To make sense of this, I want to turn to the scenes where Flynn’s limited characterization helps dramatize Walt’s catastrophic downfall, the series’ principal narrative interest. So far, I have been talking about Flynn’s broader narrative function: how his limited presence exposes the flimsy relationship at the center of Walt’s family-man alibi, and how his ambiguity makes the audience complicit in that abstraction. Now, I want to focus on the second function: how Walt uses Flynn as a blank canvas for his idealized conception of fatherhood. Across the series, their scenes together repeatedly turn Flynn into a test of Walt’s self-image.
Flynn’s underwrittenness serves three overlapping roles in Walt’s fantasy of fatherhood: proof of lineage, captive audience to masculine performance, and dependent child who justifies the provider fantasy. By the end, Flynn also breaks each of these fantasies, completing the narrative arc of the show. These scenes show that, while Walt’s relationship with Flynn is not completely devoid of love, it is fatally crowded by the story Walt so desperately needs fatherhood to tell about him.
Breaking Bad, “Over” (S2E4), Netflix, 00:17:42. Screenshot by author.
Fatherhood as Proof of Lineage
The first and most obvious projection is right there in the name: Walter Jr–Disgustingly on the nose and straight to the point. It became painfully obvious in Breaking Bad that Walt struggles with treating Flynn as something beyond an extension of himself. The little screen-time RJ Mitte is dedicated to shaking this flawed projection.
In “Down,” Walt desperately tries to return to the role of “good family man” after the nonsense Tuco disappearance, already failing to notice what has changed at home—including the fact that his son has started going by a new name. Flynn’s departure from Walt’s namesake is introduced through bestie Louis, not through Flynn himself. Walt immediately turns to Skyler and says, “What’s wrong with Walter Jr.?”

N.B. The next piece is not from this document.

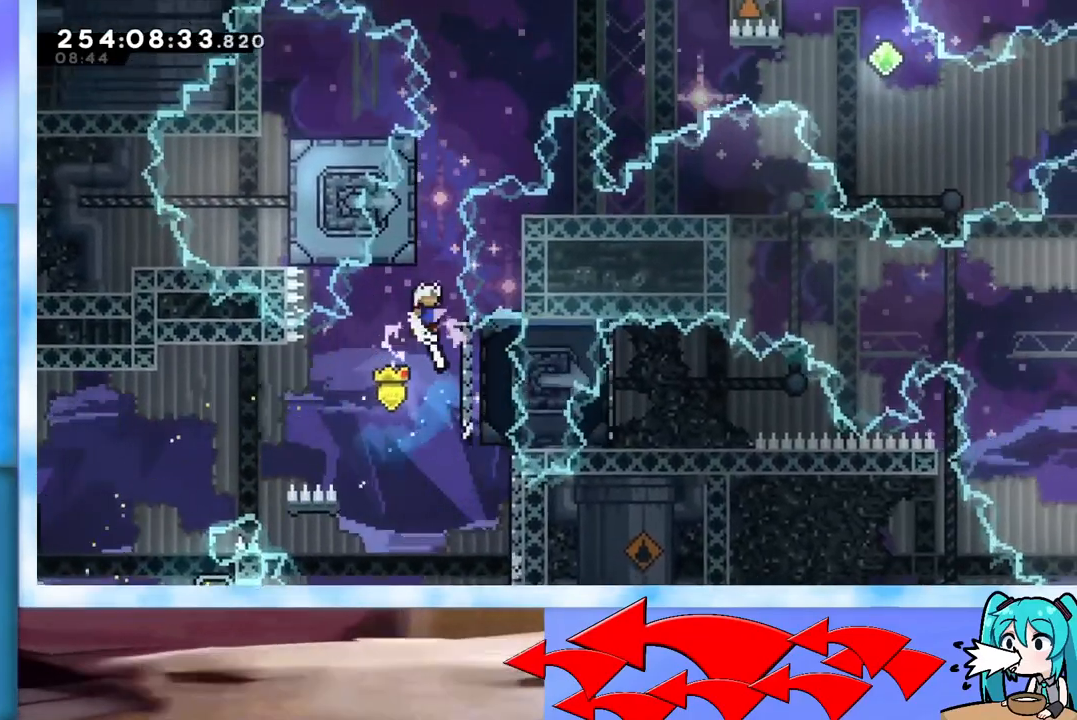
{"keys": ["jump", "right", "up"], "events": [[67, "dash", "down"], [267, "dash", "up"], [350, "jump", "down"], [350, "right", "down"]]}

Flynn’s self-actualization is read by Walt as a threat to his masculine authority and paternal legacy: Skyler explains, “He wants his own identity.” Walt, in his typically embarrassing fashion, speedruns any of the concerns a normal parent may have when a child spontaneously chooses a new name for themselves, and immediately blurts out “You think he told Louis about me?” (referring to his fugue state nude escapade). It is an almost perfect Walt reaction: Flynn’s attempt at self-definition is instantly rerouted into anxiety over Walt’s own image.
Throughout the entire show, Walt never actually asks why Flynn chose this new name. Flynn’s attempt at separateness is treated by Walt as information about himself, and his waning authority over his own family life, instead of something about his son.
Breaking Bad, “Over” (S2E4), Netflix, 00:31:51. Screenshot by author.
This pattern continues in the very same episode, “Down,” during the painfully awkward father-son driving lesson, where we hear for the first time the absolutely iconic and horrendously ironic Walter White quote: “There’s the easy way, and there’s the right way.”
I never wanted to bitch-slap Walter White more than when he motivational speech’d his son into driving in a way that is not possible for him. Flynn is in the driver’s seat, using both feet on the pedals. Walt, of course, cannot leave it alone. Flynn says, “I can’t do this. My legs don’t work that way.” In a cartoonishly evil fashion, Walt answers “Your legs are fine. You just have to stick with it. Don’t set limits for yourself, Walt.” Girl, My God.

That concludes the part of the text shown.